Questions to answer:
[1] In the Richard Evans Schultes profile, which researcher is named as someone Schultes mentored?
[2] Carry on the Richard Evans Schultes profile, picking up after its final sentence.

Extracted text:
Who Is Richard Evans Schultes
Richard Evans Schultes (1915–2001) was an American biologist, botanist, and the founding figure of modern ethnobotany—the scientific study of how indigenous peoples use plants. As a professor at Harvard University for over four decades and director of Harvard's Botanical Museum, Schultes transformed ethnobotany from a marginal curiosity into a rigorous academic discipline. His fieldwork, conducted primarily in the Colombian and Amazonian rainforests during the 1940s and 1950s, documented hundreds of plant species used by Indigenous peoples for medicine, ritual, and daily life, many of which had never been catalogued by Western science.
Schultes's significance for spirituality and consciousness studies is profound. His meticulous documentation of Indigenous uses of psychoactive plants—including ayahuasca, peyote, psilocybin mushrooms, and numerous other entheogens—provided the scientific foundation upon which the modern study of psychedelics was built. He mentored several of the next generation's most important researchers in the field, including Wade Davis, and his work demonstrated that Indigenous plant knowledge represents not folklore or superstition but a sophisticated empirical tradition developed over millennia. Schultes advocated fiercely for the preservation of both the rainforest ecosystems and the Indigenous cultures whose knowledge they held, recognizing that the loss of either would be irreplaceable.

Data extracts:
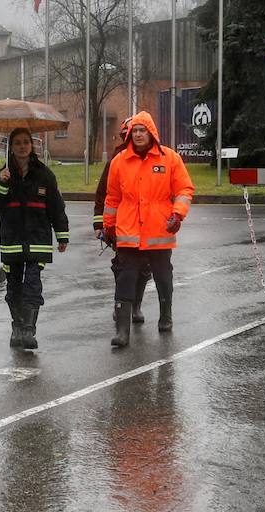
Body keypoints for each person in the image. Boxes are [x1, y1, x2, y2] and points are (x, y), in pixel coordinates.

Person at [102, 110, 194, 347]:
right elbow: (112, 198)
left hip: (159, 231)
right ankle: (122, 332)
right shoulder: (119, 162)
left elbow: (184, 190)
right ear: (129, 134)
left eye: (143, 130)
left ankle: (166, 316)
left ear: (151, 132)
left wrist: (177, 215)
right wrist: (108, 226)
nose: (139, 134)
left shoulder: (170, 159)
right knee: (125, 277)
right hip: (128, 231)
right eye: (135, 131)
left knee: (163, 276)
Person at [0, 128, 69, 350]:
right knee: (13, 287)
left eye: (26, 142)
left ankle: (29, 331)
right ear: (10, 148)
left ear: (32, 146)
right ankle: (17, 327)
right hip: (11, 241)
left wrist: (62, 234)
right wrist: (2, 184)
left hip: (37, 240)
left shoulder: (44, 174)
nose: (22, 147)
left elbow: (56, 207)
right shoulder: (2, 174)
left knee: (32, 285)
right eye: (17, 143)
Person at [93, 116, 152, 324]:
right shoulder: (116, 161)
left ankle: (136, 305)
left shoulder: (153, 159)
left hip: (147, 227)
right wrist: (100, 225)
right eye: (129, 133)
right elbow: (104, 195)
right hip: (122, 227)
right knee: (123, 269)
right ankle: (122, 308)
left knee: (145, 269)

Expected outputs:
[1] Wade Davis.

[2]
Core Concepts
- Indigenous plant knowledge as legitimate science
- Schultes's central contribution was his insistence, demonstrated through decades of rigorous fieldwork, that Indigenous peoples possess deep empirical knowledge of plant pharmacology that Western science had largely ignored. He showed that indigenous classification systems for plants were sophisticated, internally consistent, and often more detailed than Western botanical categories for the same species.
- Entheogens in their cultural context
- Schultes documented the ceremonial and healing use of psychoactive plants across dozens of Indigenous cultures, always emphasizing that these substances derived their meaning and efficacy from the cultural, ritual, and ecological contexts in which they were used. He was deeply uncomfortable with the recreational drug culture of the 1960s and consistently argued that removing these plants from their sacred contexts was both scientifically irresponsible and culturally destructive.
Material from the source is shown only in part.